Он помогал ему подняться, думая, что капитан поскользнулся. Но тело офицера тяжело повисло у него на руках, и солдат опустил его на траву, потрясенный, не понимая, как и когда это произошло…
Разведрота сгрудилась у дороги. Солдаты ждали, когда наступит минута прощания с павшими товарищами. Пользуясь коротким отдыхом, они лежали на траве. Вспоминали обширнейшие познания Острейко в рыбацком деле, потому что он был завзятым рыбаком и в любом водоеме на каждом привале обязательно хотел попытать счастья. В этом отношении он был прямо-таки неутомим.
Говорили они о капитане, который хотя и носил фамилию Поляк, был русским. С неохотой согласился он служить в польской армии. Ведь его откомандировали к ним из гвардейской части. Но когда он попривык, то прикипел к полякам всем сердцем, потому что когда солдаты бьются против общего врага, они становятся друг другу ближе, чем родные братья.
Заскрипели повозки. Ездовые, ссутулившись, сидели на козлах.
– Везут, – пронесся шепот.
– Да, это наши…
Ездовой натянул поводья, он понял: здесь хотят проститься с погибшими.
– Куда их везут? – спросил кто-то. – Может, лучше, чтобы мы сами их тут…
– За Одру. На польскую сторону. Они останутся там, и капитан вместе с ними. Его похоронят в польском мундире.
Солдаты сдергивали конфедератки, некоторые торопливо крестились, бормоча: «Вечная память…»
– Ну, езжайте, – тяжело вздохнул поручик Качмарек.
– Да, хороший был человек. Жалко его. – Багинский задумался: – А может, и ему следовало бы поставить крест?
Они построились в колонну и неторопливо потянулись по шоссе, четверка за четверкой, постепенно входя в ритм долгого перехода и подчиняясь мерному позвякиванию боевого снаряжения.
– Жалко человека, – пробормотал капрал Наруг. – Что за нелепая смерть! Словно бы курносая вдруг вспомнила про него и – раз-два, прикончила своей косой.
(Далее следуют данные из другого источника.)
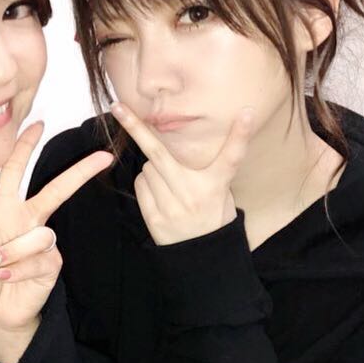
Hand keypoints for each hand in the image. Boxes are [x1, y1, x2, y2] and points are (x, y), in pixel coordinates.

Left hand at [0, 121, 112, 362]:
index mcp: (1, 211)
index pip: (13, 173)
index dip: (23, 148)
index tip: (37, 124)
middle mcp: (25, 221)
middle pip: (56, 190)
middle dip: (79, 172)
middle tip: (104, 155)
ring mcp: (42, 241)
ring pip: (41, 235)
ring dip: (15, 253)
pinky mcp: (53, 262)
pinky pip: (43, 259)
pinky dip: (22, 271)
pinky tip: (9, 279)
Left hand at [111, 102, 254, 246]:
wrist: (202, 255)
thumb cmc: (212, 214)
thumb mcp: (221, 189)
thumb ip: (211, 166)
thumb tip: (197, 139)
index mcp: (216, 185)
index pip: (231, 157)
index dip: (240, 134)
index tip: (246, 112)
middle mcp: (194, 194)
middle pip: (159, 154)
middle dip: (136, 128)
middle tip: (118, 108)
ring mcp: (172, 207)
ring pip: (146, 168)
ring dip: (152, 168)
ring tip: (169, 183)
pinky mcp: (155, 218)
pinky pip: (141, 185)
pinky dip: (146, 183)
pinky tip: (160, 194)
Он поднял голову и увидел большой, только что поставленный указатель: Берлин – 38 километров…
– Он был совсем близко от Берлина!
Все внимательно вглядывались в этот щит, который как бы возвещал им близкую победу.
Со стороны переправы шли «студебеккеры» с орудиями на прицепах; березки, привязанные к орудийным стволам, заметая шоссе, поднимали клубы пыли.
– Направо, посторонись! – раздалась сзади команда.
– Направо, посторонись! – басом повторил сержант Валясек, и рота тотчас же сдвинулась на самый край шоссе.
Они шли на запад, где багрянец заходящего солнца превращался в яркое зарево. Это пылал под бомбовыми ударами Берлин.